Si vous l'ignoriez, je suis un grand fan de Nine  Inch Nails devant l'éternel, Trent Reznor à toujours su s'entourer de  musiciens compétents et contrôlable à souhait. Ces mêmes musiciens qui au cour des années ont gravités autour de la sphère NIN et m'ont emmené à beaucoup d'autre groupes, de modwheelmood  à Tweaker. Aussi je fut  pris d'un grand élan d'enthousiasme lorsque que j'appris de manière fortuite l’existence de WVM, sorte de all star band regroupant le chanteur/compositeur et multi instrumentiste Chris Vrenna, le batteur Josh Freese et Sean Beavan , que l'on retrouve au mixage des premiers albums de NIN et de presque tout les albums de Marilyn Manson.
Une définition assez obscure sur la page bandcamp ne nous en apprend pas plus sur les tenant et les aboutissant du projet:
WVM is a multi-instrumentalist, songwriter, performer, programmer and visual artist from Los Angeles. The letters in the name don't actually stand for anything.

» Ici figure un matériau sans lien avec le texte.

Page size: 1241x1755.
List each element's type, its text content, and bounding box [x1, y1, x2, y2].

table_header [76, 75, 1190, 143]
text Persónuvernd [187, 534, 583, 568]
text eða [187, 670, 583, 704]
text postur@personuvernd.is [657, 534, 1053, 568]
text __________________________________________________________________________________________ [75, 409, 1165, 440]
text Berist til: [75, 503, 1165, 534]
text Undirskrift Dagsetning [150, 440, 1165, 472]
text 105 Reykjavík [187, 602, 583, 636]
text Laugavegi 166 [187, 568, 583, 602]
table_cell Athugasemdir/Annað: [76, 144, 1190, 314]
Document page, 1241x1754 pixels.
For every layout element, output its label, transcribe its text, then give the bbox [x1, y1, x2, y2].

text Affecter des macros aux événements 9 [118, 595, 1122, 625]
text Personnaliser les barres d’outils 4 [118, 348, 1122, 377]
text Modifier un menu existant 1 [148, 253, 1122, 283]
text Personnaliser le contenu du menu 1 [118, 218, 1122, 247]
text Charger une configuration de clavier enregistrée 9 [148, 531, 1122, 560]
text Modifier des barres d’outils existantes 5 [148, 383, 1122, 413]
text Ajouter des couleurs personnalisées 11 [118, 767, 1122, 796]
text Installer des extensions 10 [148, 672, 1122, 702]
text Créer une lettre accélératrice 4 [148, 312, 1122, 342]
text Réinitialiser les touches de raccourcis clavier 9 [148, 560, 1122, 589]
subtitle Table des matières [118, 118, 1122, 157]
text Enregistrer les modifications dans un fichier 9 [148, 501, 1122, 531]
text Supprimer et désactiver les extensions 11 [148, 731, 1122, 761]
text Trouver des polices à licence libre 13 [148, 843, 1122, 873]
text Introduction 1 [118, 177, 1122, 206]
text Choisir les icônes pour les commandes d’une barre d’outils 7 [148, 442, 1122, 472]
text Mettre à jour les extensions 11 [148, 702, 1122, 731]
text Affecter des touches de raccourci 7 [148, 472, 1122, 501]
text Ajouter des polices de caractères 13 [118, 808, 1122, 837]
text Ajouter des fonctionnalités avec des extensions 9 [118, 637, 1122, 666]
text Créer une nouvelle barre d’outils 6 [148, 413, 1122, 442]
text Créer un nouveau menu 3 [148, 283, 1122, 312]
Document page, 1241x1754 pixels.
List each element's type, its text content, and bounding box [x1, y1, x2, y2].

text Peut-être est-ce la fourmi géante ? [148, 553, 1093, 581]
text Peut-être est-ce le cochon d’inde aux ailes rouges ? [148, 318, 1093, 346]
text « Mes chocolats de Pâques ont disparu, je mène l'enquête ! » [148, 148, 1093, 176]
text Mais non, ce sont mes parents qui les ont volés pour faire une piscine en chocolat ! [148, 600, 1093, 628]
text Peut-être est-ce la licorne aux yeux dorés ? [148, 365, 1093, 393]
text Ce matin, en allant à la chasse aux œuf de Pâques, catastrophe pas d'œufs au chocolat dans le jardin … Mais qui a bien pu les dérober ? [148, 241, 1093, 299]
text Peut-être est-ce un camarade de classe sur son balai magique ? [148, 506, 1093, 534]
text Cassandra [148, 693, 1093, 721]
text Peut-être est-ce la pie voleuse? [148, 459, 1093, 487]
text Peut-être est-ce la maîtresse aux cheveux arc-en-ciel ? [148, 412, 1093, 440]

Bref, on sait qu'un album est en préparation pour février 2013, si la fin du monde n'a pas transformé notre planète en désert stérile impropre à tout forme de vie. Dès t-shirts  promotionnels sont d'ores et déjà en ventes, il faut bien manger, ma petite dame.
Quoi qu'il en soit, musicalement parlant, on resteras surement légèrement sur sa fin, encore que la mayonnaise prend assez bien. Cet Ep se révèle  intéressant  mais pas transcendant, on pense un peu à Army Of The Universe, dans le  même genre. On tape dans l'Electro/Rock bien gras et un peu cliché, guitares lourdes, synthé omniprésents, ambiance pesante, moite. Les fans de la sphère NIN apprécieront, je pense, j'ai pour ma part pas mal apprécier d'écouter cet EP de quatre titre au nom évocateur.  Finalement, difficile de juger le futur disque sur la base de ces quatre morceaux, seront ils seulement sur le disques, d’ailleurs ? Laissons une oreille surveiller l'arriver du disque avant d'émettre la moindre critique définitive et laissons aussi notre impartialité dans un coin, c'est Josh MOTHERFUCKIN' Freese derrière les futs quoi...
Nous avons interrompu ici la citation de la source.